Anyway, the paint is the dark emerald green metalic color (same as stock) and it turned out beautifully...better than the factory. People comment on it all the time. It shines like a mirror. It came out so good, I converted the car from my daily driver to a summer only car.

Do you have recommendations on what compounds people should be using for the buffing part? I recall I used one compound with the wool pad that was by 3M. It had a light tan color. There was another compound I used with the foam pad that was formulated for dark colors. I think that was by 3M as well.
 
Nice write-up Paul,

I second the comments above though about not using a DA. I would leave that until people are a little more experienced. Until then hand sand.
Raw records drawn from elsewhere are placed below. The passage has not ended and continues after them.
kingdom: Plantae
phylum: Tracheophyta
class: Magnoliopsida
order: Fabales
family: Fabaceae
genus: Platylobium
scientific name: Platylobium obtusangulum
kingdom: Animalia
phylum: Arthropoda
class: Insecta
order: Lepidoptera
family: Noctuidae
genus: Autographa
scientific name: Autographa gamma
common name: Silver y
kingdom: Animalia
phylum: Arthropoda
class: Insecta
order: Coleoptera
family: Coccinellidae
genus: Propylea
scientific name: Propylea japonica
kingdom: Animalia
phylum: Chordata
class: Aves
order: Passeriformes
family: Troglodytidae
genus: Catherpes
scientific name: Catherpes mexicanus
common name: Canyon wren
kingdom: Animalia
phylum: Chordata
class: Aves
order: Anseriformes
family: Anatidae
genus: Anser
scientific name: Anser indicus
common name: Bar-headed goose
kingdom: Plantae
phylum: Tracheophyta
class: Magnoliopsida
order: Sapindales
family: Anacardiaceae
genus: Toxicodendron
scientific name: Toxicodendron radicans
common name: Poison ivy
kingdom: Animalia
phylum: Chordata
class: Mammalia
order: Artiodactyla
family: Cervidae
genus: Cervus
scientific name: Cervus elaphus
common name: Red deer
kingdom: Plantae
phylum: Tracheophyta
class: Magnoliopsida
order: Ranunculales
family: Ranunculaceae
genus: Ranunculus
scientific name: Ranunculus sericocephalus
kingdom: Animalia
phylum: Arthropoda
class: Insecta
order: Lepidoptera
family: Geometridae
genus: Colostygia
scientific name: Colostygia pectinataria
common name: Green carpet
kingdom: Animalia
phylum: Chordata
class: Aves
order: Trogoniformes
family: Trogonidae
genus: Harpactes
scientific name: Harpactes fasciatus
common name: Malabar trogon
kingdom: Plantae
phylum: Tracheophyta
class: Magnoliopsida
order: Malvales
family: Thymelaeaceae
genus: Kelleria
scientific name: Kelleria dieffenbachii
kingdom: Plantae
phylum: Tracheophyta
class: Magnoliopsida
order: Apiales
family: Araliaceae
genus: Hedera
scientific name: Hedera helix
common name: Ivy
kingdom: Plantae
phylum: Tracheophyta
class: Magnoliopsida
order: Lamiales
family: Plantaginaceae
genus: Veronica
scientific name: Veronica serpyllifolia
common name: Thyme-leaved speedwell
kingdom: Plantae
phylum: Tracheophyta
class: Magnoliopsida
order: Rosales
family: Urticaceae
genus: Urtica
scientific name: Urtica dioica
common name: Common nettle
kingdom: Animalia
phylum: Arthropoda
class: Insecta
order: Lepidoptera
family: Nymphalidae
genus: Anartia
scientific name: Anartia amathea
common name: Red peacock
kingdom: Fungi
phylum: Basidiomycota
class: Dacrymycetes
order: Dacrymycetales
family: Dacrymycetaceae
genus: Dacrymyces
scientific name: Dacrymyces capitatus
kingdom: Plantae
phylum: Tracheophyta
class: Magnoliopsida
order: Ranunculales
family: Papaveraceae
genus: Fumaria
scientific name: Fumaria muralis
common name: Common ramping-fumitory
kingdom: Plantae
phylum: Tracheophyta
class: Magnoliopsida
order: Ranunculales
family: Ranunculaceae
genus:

Also not all buffing systems are the same as far as color of pads and steps. The eastwood kit is good, Groits is good as well and has a great buffer in the kit. But most pro use the 3M stuff. So read the kit instructions and be patience. It will look great.
 
yea - good additions - def use wet sanding, that da will burn through an edge n you will be very dissapointed -
3M is the compound we use, it is the best we have found so far, but there is off brand names that are quite good as well, but I've only used one other kind, and it didnt' quite measure up, adn i can't remember what its called - ! -
 
Paul, How do I know when I am getting to deep into my clearcoat? I did not have my gun adjusted properly and have orange peel real bad in the clearcoat. I have been sanding with 1000 grit, but I do not want to sand too far. As I sand and wipe dry, am I trying to get a uniform dull finish? I still see some shinyspots along with some dull spots. I am pretty sure that is the reason for the orange peel. I am I going for a uniform dull finish? I put three coats of clear so I should have room to work with. Let me know your thoughts and I appreciate your help!